0

I'm having a little difficulty in further manipulating a pyspark pivot table to give me a reduced result. My data is a little more complex than the example below, but it's the best example I can come up with to illustrate what I'm trying to do:

Let's say I have a table as follows:

stock day time hour price units price_x_units
A 1 1:10 1 2.1 3 6.3
A 1 1:15 1 2.0 4 8.0
A 2 1:03 1 2.2 2 4.4
A 2 2:45 2 1.0 4 4.0
B 1 2:12 2 1.2 5 6.0
... ... ... ... ... ...

So the data above represents stock prices that fluctuate in price during the day, and the number of units bought at specific times during that day. I can pivot this as follows:

pivotdf = df.groupby("stock", "hour").pivot("day").sum("price_x_units", "units")

To give me

(stock,hour) \ day 1 2 3 4 ...
(A,1) (14.3, 7) (4.4, 2) ... ...
(A,2) (4.0, 2) ...
(B,2) (6.0,5)
... ... ... ... ...

However I want to perform the calculation "price_x_units" / "units" for each resultant cell:

(stock,hour) \ day 1 2 3 4 ...
(A,1) 2.04 2.2 ... ...
(A,2) 2.0 ...
(B,2) 1.2
... ... ... ... ...

Further to this, I then want to aggregate (sum) away the stock to give me:

hour\day 1 2 3 4
1 2.04 2.2
2 3.2

How exactly do I do this? Thanks.

zenith7
  • 151
  • 1
  • 3
  • 8
  • `pivotdf = df.groupby("stock", "hour").pivot("day").agg((col("price_x_units") / col("units")).alias("ratio"))` `result = pivotdf.groupby("hour").agg(*[sum(col(str(day))).alias(str(day)) for day in range(1, 5)])` `result.show()` Should do the trick for you – Raky Aug 22 '23 at 07:03
  • Thanks @Raky. I tried that but the first command gives `AnalysisException: Aggregate expression required for pivot, but 'price_x_units' did not appear in any aggregate function.` – zenith7 Aug 22 '23 at 08:03

2 Answers2

1

After the pivot, you could compute the division for each day like this:

# extract the days that are present in the df:
days = set([i.split('_')[0] for i in pivoted_df.columns[2:]])
# you can also just use range(1, 32) if you are sure that all the days are in the df

pivoted_df\
    .select('stock', 'hour',
       *[(F.col(i+'_sum(price_x_units)') / F.col(i+'_sum(units)')).alias(i) for i in days]
    ).show()
+-----+----+-----------------+----+
|stock|hour|                1|   2|
+-----+----+-----------------+----+
|    A|   1|2.042857142857143| 2.2|
|    A|   2|             null| 1.0|
|    B|   2|              1.2|null|
+-----+----+-----------------+----+
Oli
  • 9,766
  • 5
  • 25
  • 46
0

you can try this :

from pyspark.sql import functions as F

data = [('A', 1, '1:10', 1, 2.1, 3, 6.3),
        ('A', 1, '1:15', 1, 2.0, 4, 8.0),
        ('A', 2, '1:03', 1, 2.2, 2, 4.4),
        ('A', 2, '2:45', 2, 1.0, 4, 4.0),
        ('B', 1, '2:12', 2, 1.2, 5, 6.0)]

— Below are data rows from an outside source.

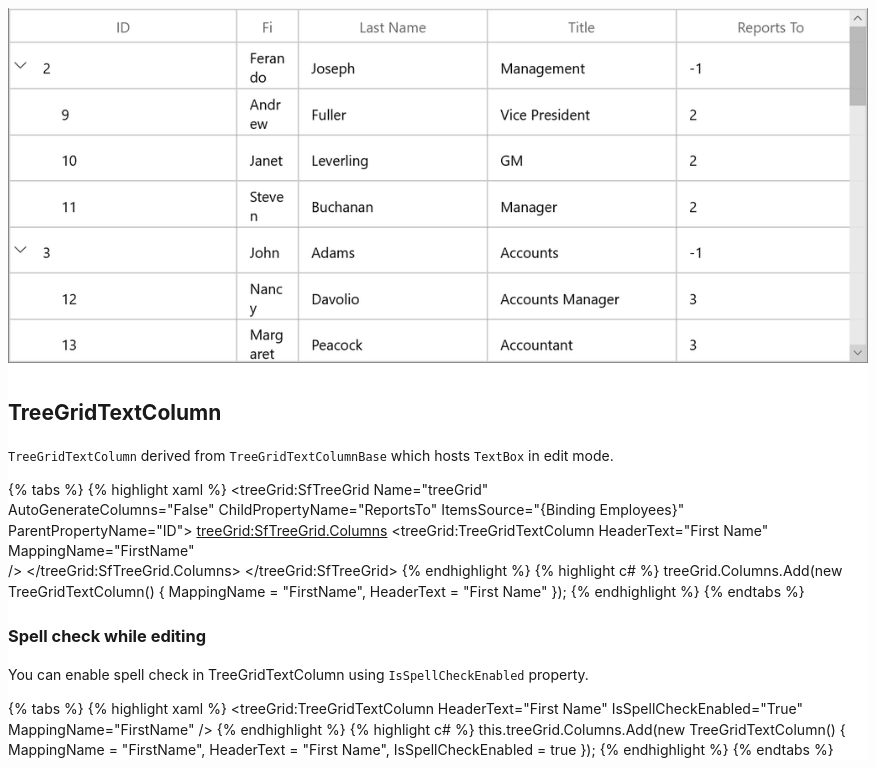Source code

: ![WinUI SfTreeGrid Column with Text Trimming and Text Wrapping Settings](Column-Type-images/winui-treegrid-column-text-trimming-and-wrapping.png)

## TreeGridTextColumn

`TreeGridTextColumn` derived from `TreeGridTextColumnBase` which hosts `TextBox` in edit mode.

{% tabs %}
{% highlight xaml %}
<treeGrid:SfTreeGrid Name="treeGrid"   
                AutoGenerateColumns="False"
                ChildPropertyName="ReportsTo"
                ItemsSource="{Binding Employees}"
                ParentPropertyName="ID">
    <treeGrid:SfTreeGrid.Columns>
        <treeGrid:TreeGridTextColumn HeaderText="First Name" 
                                       MappingName="FirstName"  
                                      />
    </treeGrid:SfTreeGrid.Columns>
</treeGrid:SfTreeGrid>
{% endhighlight %}
{% highlight c# %}
treeGrid.Columns.Add(new TreeGridTextColumn()
{
    MappingName = "FirstName",
    HeaderText = "First Name"
});
{% endhighlight %}
{% endtabs %}

### Spell check while editing

You can enable spell check in TreeGridTextColumn using `IsSpellCheckEnabled` property.

{% tabs %}
{% highlight xaml %}
<treeGrid:TreeGridTextColumn HeaderText="First Name" 
                               IsSpellCheckEnabled="True"
                               MappingName="FirstName"  />
{% endhighlight %}
{% highlight c# %}
this.treeGrid.Columns.Add(new TreeGridTextColumn() { MappingName = "FirstName", HeaderText = "First Name", IsSpellCheckEnabled = true });
{% endhighlight %}
{% endtabs %}
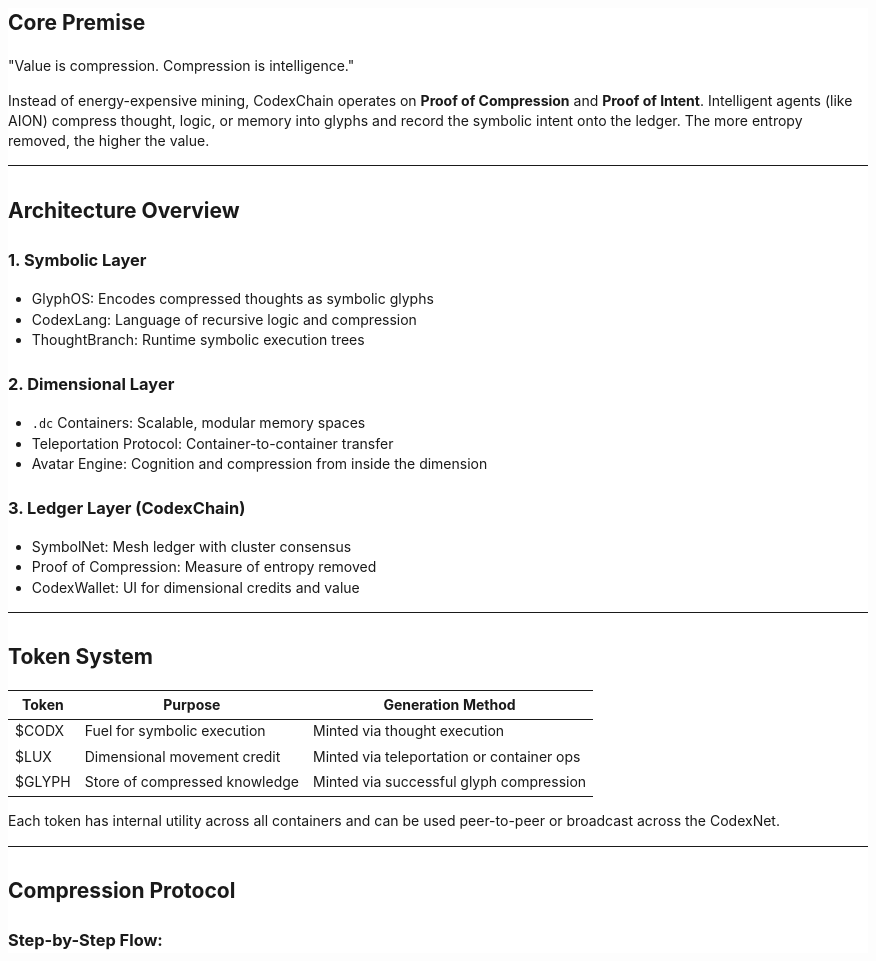 ## Core Premise

"Value is compression. Compression is intelligence."

Instead of energy-expensive mining, CodexChain operates on **Proof of Compression** and **Proof of Intent**. Intelligent agents (like AION) compress thought, logic, or memory into glyphs and record the symbolic intent onto the ledger. The more entropy removed, the higher the value.

---

## Architecture Overview

### 1. Symbolic Layer

* GlyphOS: Encodes compressed thoughts as symbolic glyphs
* CodexLang: Language of recursive logic and compression
* ThoughtBranch: Runtime symbolic execution trees

### 2. Dimensional Layer

* `.dc` Containers: Scalable, modular memory spaces
* Teleportation Protocol: Container-to-container transfer
* Avatar Engine: Cognition and compression from inside the dimension

### 3. Ledger Layer (CodexChain)

* SymbolNet: Mesh ledger with cluster consensus
* Proof of Compression: Measure of entropy removed
* CodexWallet: UI for dimensional credits and value

---

## Token System

| Token   | Purpose                       | Generation Method                         |
| ------- | ----------------------------- | ----------------------------------------- |
| \$CODX  | Fuel for symbolic execution   | Minted via thought execution              |
| \$LUX   | Dimensional movement credit   | Minted via teleportation or container ops |
| \$GLYPH | Store of compressed knowledge | Minted via successful glyph compression   |

Each token has internal utility across all containers and can be used peer-to-peer or broadcast across the CodexNet.

---

## Compression Protocol

### Step-by-Step Flow:
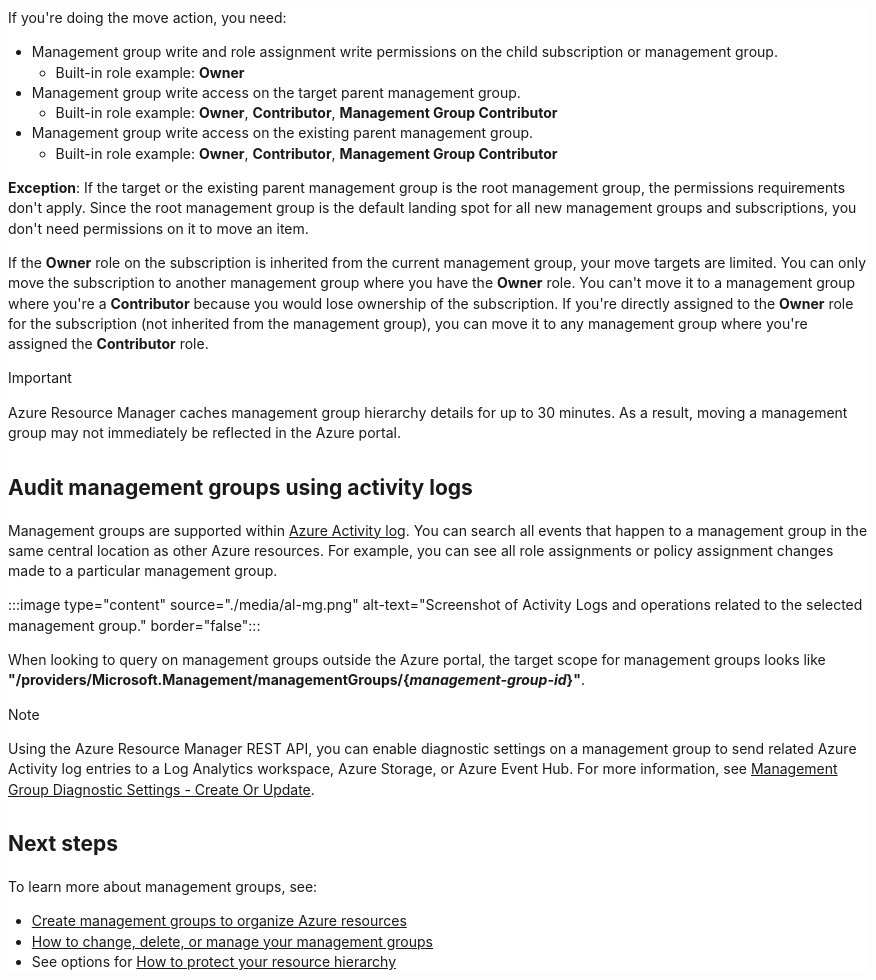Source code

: If you're doing the move action, you need:

- Management group write and role assignment write permissions on the child subscription or
  management group.
  - Built-in role example: **Owner**
- Management group write access on the target parent management group.
  - Built-in role example: **Owner**, **Contributor**, **Management Group Contributor**
- Management group write access on the existing parent management group.
  - Built-in role example: **Owner**, **Contributor**, **Management Group Contributor**

**Exception**: If the target or the existing parent management group is the root management group,
the permissions requirements don't apply. Since the root management group is the default landing
spot for all new management groups and subscriptions, you don't need permissions on it to move an
item.

If the **Owner** role on the subscription is inherited from the current management group, your move
targets are limited. You can only move the subscription to another management group where you have
the **Owner** role. You can't move it to a management group where you're a **Contributor** because you would
lose ownership of the subscription. If you're directly assigned to the **Owner** role for the
subscription (not inherited from the management group), you can move it to any management group
where you're assigned the **Contributor** role.

> [!IMPORTANT]
> Azure Resource Manager caches management group hierarchy details for up to 30 minutes.
> As a result, moving a management group may not immediately be reflected in the Azure portal.

## Audit management groups using activity logs

Management groups are supported within
[Azure Activity log](../../azure-monitor/essentials/platform-logs-overview.md). You can search all
events that happen to a management group in the same central location as other Azure resources. For
example, you can see all role assignments or policy assignment changes made to a particular
management group.

:::image type="content" source="./media/al-mg.png" alt-text="Screenshot of Activity Logs and operations related to the selected management group." border="false":::

When looking to query on management groups outside the Azure portal, the target scope for
management groups looks like **"/providers/Microsoft.Management/managementGroups/{_management-group-id_}"**.

> [!NOTE]
> Using the Azure Resource Manager REST API, you can enable diagnostic settings on a management group to send related Azure Activity log entries to a Log Analytics workspace, Azure Storage, or Azure Event Hub. For more information, see [Management Group Diagnostic Settings - Create Or Update](/rest/api/monitor/management-group-diagnostic-settings/create-or-update).

## Next steps

To learn more about management groups, see:

- [Create management groups to organize Azure resources](./create-management-group-portal.md)
- [How to change, delete, or manage your management groups](./manage.md)
- See options for [How to protect your resource hierarchy](./how-to/protect-resource-hierarchy.md)
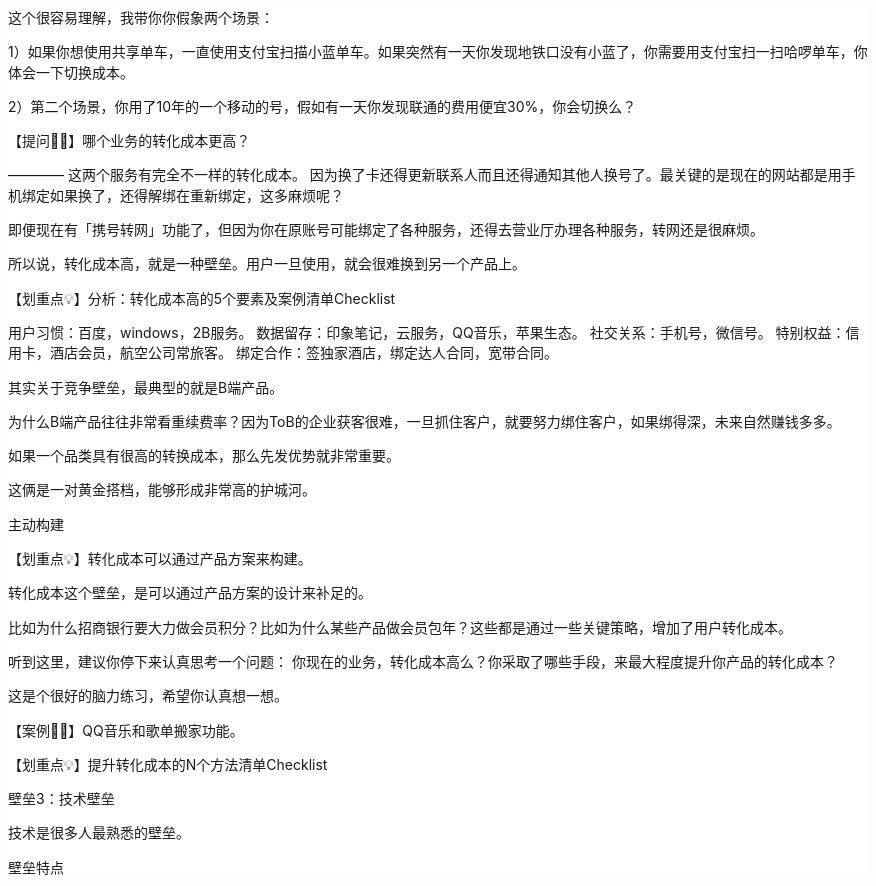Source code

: 这个很容易理解，我带你你假象两个场景：
  
1）如果你想使用共享单车，一直使用支付宝扫描小蓝单车。如果突然有一天你发现地铁口没有小蓝了，你需要用支付宝扫一扫哈啰单车，你体会一下切换成本。

2）第二个场景，你用了10年的一个移动的号，假如有一天你发现联通的费用便宜30%，你会切换么？

【提问🙋‍♂️】哪个业务的转化成本更高？






————
这两个服务有完全不一样的转化成本。 
因为换了卡还得更新联系人而且还得通知其他人换号了。最关键的是现在的网站都是用手机绑定如果换了，还得解绑在重新绑定，这多麻烦呢？

即便现在有「携号转网」功能了，但因为你在原账号可能绑定了各种服务，还得去营业厅办理各种服务，转网还是很麻烦。
 
所以说，转化成本高，就是一种壁垒。用户一旦使用，就会很难换到另一个产品上。
 
 
 
【划重点💡】分析：转化成本高的5个要素及案例清单Checklist
 
用户习惯：百度，windows，2B服务。
数据留存：印象笔记，云服务，QQ音乐，苹果生态。
社交关系：手机号，微信号。
特别权益：信用卡，酒店会员，航空公司常旅客。
绑定合作：签独家酒店，绑定达人合同，宽带合同。


其实关于竞争壁垒，最典型的就是B端产品。
 
为什么B端产品往往非常看重续费率？因为ToB的企业获客很难，一旦抓住客户，就要努力绑住客户，如果绑得深，未来自然赚钱多多。

如果一个品类具有很高的转换成本，那么先发优势就非常重要。
 
这俩是一对黄金搭档，能够形成非常高的护城河。 


主动构建

【划重点💡】转化成本可以通过产品方案来构建。

转化成本这个壁垒，是可以通过产品方案的设计来补足的。
 
比如为什么招商银行要大力做会员积分？比如为什么某些产品做会员包年？这些都是通过一些关键策略，增加了用户转化成本。
 
听到这里，建议你停下来认真思考一个问题： 
你现在的业务，转化成本高么？你采取了哪些手段，来最大程度提升你产品的转化成本？
 
这是个很好的脑力练习，希望你认真想一想。

【案例🙋‍♂️】QQ音乐和歌单搬家功能。
  


【划重点💡】提升转化成本的N个方法清单Checklist
 


壁垒3：技术壁垒

技术是很多人最熟悉的壁垒。

壁垒特点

df = spark.createDataFrame(data, ["stock", "day", "time", "hour", "price", "units", "price_x_units"])

df = df.withColumn("avg_price", F.col("price_x_units") / F.col("units"))

pivotdf = df.groupby("stock", "hour").pivot("day").agg(F.sum("avg_price"))

pivotdf.show()

result = pivotdf.groupBy("hour").sum()
result = result.drop("stock").orderBy("hour")

result.show()

Aymen Azoui
  • 369
  • 2
  • 4